Batının geleneksel üretim kaynaklarında oluşan sıkışmalar gerek kalite ve fiyat gerekse teslimat açısından uygun olan Türk ihraç ürünlerini öne çıkarmıştır.

Konteyner taşımacılığındaki sert krizin yarattığı taşıma zorluklarını, ülkemizin coğrafi konumu nedeniyle farklı seçeneklerle aşabiliyor olması da önemli bir nedendir.

Olayı çok daha fazla dağıtmadan yoruma buradan girelim.

Alıcılar geldiler amma geldikleri gibi de gidebilirler…

Kuşkusuz bu ortamın nimetlerinden faydalanmamız gerekecektir amma bunu yaparken de kantarın topuzunu kaçırmamak şarttır.

Hazır alıcılar etrafta diye kendimize daha fazla pay kapabilmek için rekabeti unutup, birbirimizden nasıl iş koparırız çabasının, ileriki günlerin iş imkânlarının mayınları olduğunu bilelim.

Çıkarılan bilgiler:
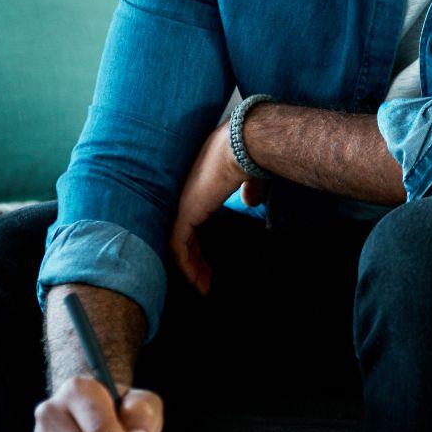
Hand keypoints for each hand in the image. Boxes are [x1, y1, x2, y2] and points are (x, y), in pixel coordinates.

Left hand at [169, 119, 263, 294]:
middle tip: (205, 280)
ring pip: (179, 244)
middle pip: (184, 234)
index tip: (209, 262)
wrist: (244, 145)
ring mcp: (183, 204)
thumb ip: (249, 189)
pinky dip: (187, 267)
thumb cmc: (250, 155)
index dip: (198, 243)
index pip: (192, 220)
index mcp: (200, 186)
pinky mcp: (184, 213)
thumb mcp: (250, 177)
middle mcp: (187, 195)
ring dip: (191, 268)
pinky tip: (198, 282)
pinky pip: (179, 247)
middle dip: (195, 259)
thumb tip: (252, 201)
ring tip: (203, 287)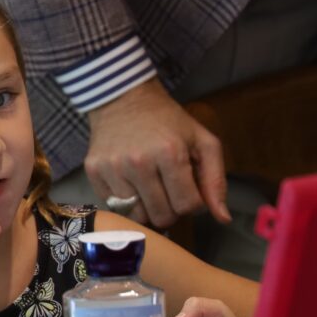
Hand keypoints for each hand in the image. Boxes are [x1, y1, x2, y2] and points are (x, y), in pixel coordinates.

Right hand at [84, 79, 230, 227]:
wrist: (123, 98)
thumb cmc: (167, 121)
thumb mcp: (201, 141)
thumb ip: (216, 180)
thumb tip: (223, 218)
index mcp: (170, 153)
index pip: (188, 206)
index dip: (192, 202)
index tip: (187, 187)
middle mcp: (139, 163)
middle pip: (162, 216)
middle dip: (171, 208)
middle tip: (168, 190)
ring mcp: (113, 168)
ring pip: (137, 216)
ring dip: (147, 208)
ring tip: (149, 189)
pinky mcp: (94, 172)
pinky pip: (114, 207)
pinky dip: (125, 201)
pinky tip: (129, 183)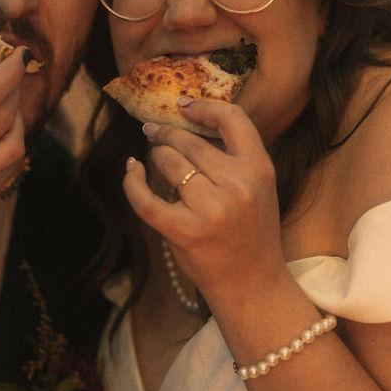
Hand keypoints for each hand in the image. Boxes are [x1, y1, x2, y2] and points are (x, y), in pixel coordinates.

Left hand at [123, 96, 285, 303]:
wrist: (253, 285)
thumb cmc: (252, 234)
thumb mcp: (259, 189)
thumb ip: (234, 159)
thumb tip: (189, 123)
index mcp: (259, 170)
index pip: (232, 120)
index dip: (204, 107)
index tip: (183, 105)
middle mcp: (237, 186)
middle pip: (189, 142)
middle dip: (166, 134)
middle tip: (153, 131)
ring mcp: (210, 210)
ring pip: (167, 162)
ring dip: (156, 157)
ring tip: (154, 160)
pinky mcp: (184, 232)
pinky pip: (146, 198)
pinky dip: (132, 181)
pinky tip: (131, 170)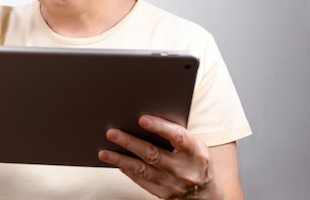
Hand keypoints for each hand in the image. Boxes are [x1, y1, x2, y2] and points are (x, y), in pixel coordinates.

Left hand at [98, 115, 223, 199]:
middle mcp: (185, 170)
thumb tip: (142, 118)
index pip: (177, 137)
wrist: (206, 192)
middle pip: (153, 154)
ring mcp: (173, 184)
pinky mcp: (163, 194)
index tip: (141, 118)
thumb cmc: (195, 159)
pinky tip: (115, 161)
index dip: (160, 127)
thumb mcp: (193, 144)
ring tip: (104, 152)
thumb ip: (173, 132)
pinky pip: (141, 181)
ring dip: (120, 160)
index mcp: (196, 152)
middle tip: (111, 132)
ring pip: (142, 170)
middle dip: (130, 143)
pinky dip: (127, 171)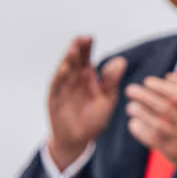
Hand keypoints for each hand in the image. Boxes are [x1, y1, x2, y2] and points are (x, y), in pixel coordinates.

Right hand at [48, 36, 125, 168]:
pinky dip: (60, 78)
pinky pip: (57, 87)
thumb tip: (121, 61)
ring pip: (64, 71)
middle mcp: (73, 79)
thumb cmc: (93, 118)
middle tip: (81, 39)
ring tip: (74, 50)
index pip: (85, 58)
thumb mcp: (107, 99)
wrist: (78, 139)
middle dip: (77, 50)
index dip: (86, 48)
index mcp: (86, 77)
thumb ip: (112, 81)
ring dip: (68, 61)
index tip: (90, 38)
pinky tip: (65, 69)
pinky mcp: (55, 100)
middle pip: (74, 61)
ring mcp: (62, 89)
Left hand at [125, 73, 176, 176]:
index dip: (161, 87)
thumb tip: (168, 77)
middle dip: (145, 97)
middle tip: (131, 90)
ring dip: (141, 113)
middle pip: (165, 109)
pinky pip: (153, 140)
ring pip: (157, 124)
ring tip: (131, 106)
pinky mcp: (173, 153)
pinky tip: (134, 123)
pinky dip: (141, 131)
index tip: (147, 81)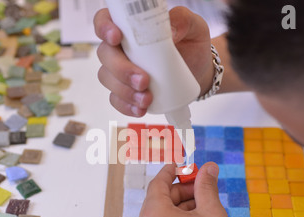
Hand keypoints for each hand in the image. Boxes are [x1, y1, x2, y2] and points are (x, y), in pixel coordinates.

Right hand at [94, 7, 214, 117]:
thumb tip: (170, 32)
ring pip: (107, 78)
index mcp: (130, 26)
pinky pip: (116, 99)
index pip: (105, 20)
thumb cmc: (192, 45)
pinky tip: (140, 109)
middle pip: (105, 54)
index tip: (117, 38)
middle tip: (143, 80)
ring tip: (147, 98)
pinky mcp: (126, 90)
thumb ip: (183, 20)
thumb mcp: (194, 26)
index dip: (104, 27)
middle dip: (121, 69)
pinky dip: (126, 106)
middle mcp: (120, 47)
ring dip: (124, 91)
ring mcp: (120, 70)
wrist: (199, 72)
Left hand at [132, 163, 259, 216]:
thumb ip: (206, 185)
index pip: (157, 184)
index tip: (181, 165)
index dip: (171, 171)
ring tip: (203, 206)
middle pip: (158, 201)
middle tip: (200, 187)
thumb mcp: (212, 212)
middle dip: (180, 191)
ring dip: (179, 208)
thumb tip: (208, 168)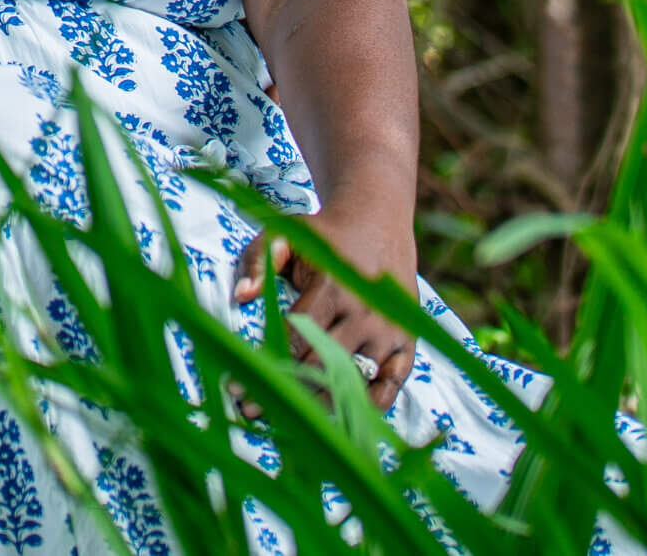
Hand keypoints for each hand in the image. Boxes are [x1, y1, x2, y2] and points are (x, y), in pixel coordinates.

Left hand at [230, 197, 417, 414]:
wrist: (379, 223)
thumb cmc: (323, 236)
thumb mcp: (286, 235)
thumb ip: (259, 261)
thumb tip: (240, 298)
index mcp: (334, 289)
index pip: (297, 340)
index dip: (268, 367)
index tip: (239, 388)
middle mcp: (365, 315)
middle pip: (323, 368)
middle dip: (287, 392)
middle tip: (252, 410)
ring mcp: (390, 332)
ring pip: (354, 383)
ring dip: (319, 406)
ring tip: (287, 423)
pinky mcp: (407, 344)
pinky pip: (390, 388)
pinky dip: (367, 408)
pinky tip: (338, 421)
...
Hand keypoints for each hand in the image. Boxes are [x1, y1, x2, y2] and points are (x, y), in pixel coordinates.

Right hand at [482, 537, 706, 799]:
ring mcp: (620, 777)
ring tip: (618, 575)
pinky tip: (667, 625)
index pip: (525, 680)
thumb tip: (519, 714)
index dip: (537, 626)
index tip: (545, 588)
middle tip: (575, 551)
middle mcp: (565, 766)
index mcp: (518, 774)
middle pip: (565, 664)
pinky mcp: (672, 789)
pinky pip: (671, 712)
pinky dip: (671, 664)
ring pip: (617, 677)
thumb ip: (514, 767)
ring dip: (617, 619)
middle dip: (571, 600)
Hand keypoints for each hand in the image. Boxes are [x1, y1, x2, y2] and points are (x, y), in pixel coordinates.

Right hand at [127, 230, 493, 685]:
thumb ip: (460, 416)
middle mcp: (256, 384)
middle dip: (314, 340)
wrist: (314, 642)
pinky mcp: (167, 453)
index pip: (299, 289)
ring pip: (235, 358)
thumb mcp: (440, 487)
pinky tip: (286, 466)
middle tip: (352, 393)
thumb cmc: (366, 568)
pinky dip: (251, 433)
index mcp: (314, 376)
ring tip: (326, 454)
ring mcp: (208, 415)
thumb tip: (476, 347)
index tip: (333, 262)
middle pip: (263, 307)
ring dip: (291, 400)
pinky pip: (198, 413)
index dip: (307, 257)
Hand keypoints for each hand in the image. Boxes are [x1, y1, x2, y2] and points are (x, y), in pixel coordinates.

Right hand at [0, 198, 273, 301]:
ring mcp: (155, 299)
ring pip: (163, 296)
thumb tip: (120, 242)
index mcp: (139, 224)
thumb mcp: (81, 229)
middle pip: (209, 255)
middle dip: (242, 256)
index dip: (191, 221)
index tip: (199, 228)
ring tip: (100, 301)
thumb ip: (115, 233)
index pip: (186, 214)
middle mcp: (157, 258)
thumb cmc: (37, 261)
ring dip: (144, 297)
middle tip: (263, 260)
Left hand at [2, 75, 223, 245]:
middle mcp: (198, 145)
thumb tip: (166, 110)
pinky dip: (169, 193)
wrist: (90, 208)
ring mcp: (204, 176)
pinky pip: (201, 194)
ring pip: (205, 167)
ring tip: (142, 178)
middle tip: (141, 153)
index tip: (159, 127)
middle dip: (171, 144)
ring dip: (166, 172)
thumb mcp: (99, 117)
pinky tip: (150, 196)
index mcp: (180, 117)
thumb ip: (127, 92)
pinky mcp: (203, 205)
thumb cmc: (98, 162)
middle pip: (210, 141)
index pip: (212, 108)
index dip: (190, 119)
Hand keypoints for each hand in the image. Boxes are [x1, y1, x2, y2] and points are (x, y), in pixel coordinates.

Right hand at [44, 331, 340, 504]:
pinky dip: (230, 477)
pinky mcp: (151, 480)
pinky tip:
--
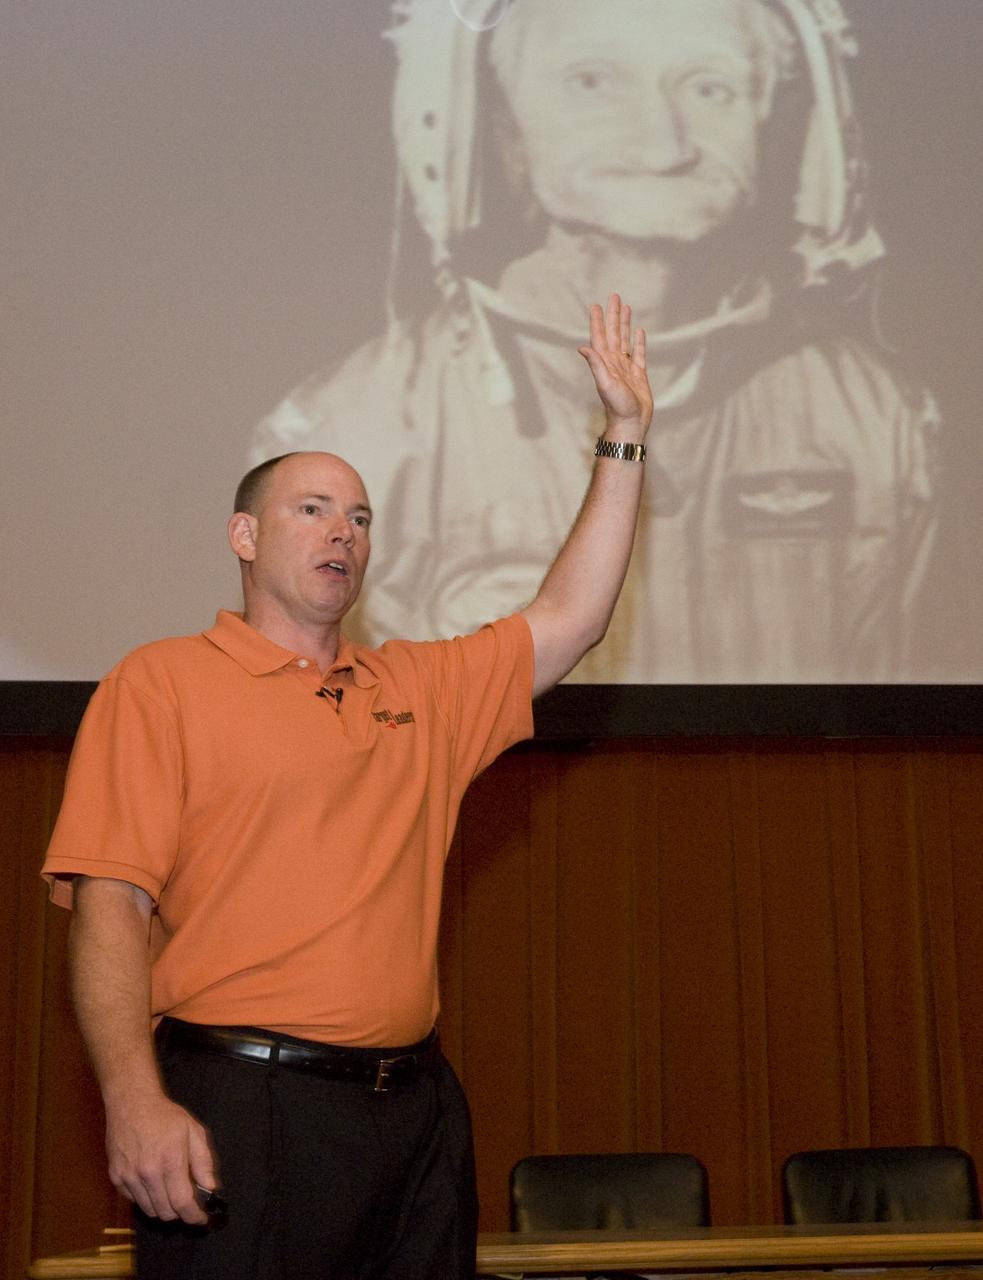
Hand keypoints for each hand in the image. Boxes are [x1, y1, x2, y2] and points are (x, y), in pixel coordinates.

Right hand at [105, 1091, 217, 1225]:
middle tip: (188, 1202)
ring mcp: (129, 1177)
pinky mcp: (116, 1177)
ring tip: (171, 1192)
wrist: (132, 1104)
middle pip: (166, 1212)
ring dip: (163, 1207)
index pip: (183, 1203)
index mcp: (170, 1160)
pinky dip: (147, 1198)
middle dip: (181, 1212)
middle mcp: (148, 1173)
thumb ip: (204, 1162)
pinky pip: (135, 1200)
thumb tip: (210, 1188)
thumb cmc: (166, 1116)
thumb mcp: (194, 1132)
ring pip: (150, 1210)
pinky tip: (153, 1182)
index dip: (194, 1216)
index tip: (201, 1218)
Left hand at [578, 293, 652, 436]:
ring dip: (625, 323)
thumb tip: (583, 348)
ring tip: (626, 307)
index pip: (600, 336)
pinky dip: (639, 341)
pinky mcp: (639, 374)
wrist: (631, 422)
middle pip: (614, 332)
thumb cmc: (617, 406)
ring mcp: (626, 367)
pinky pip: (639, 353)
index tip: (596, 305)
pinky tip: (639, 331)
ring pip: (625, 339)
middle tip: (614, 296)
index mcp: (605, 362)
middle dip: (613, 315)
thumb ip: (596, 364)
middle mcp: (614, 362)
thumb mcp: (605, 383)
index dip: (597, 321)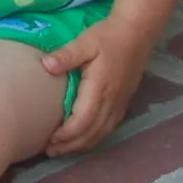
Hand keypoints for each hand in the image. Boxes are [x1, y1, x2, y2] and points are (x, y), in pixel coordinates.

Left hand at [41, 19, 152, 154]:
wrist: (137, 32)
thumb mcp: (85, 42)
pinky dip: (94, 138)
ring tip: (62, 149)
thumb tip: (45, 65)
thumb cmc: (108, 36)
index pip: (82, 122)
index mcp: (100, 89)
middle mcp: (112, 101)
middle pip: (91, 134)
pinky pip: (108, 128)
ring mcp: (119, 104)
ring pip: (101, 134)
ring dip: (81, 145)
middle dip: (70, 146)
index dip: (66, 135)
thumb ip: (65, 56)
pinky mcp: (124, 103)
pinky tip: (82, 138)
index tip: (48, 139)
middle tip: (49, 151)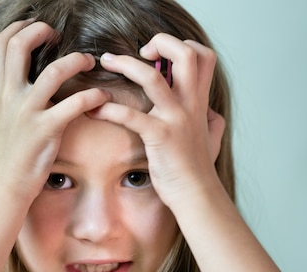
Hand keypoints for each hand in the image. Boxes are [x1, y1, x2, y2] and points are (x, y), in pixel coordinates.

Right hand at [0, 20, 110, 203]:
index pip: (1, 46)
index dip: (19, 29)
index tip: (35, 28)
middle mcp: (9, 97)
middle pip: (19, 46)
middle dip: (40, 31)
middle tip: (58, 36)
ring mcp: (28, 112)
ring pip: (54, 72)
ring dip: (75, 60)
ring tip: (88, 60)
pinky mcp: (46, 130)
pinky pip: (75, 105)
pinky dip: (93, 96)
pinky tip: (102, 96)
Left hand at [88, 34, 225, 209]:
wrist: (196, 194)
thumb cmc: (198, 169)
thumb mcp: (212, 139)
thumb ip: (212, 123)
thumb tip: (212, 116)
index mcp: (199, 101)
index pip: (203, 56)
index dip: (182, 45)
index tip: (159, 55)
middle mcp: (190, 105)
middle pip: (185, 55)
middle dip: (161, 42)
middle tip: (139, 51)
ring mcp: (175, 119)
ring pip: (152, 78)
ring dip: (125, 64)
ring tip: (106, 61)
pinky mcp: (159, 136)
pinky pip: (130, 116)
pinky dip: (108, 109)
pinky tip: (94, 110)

Görev 1: Alıştırma metnine göre Türk ihraç ürünleri hangi nedenlerle öne çıkmıştır? Bir ile üç cümle arasında açıklayın.
Görev 2: Alıştırma metninin "Olayı çok daha" ifadesinden "topuzunu kaçırmamak şarttır." ifadesine kadar (bu ifade dahil) olan kısmını, "kantarın topuzunu kaçırmamak" yerine "ölçüyü aşmamak" koyarak yeniden yazın.

Yanıt alanı 1: Batının geleneksel üretim kaynaklarında sıkışmalar oluşmuş ve bu durum kalite, fiyat ve teslimat açısından uygun olan Türk ihraç ürünlerini öne çıkarmıştır. Ayrıca ülkenin coğrafi konumu sayesinde konteyner taşımacılığındaki sert krizin yarattığı taşıma zorluklarını farklı seçeneklerle aşabilmesi de önemli bir nedendir.

Yanıt alanı 2:
Olayı çok daha fazla dağıtmadan yoruma buradan girelim.

Alıcılar geldiler amma geldikleri gibi de gidebilirler…

Kuşkusuz bu ortamın nimetlerinden faydalanmamız gerekecektir amma bunu yaparken de ölçüyü aşmamak şarttır.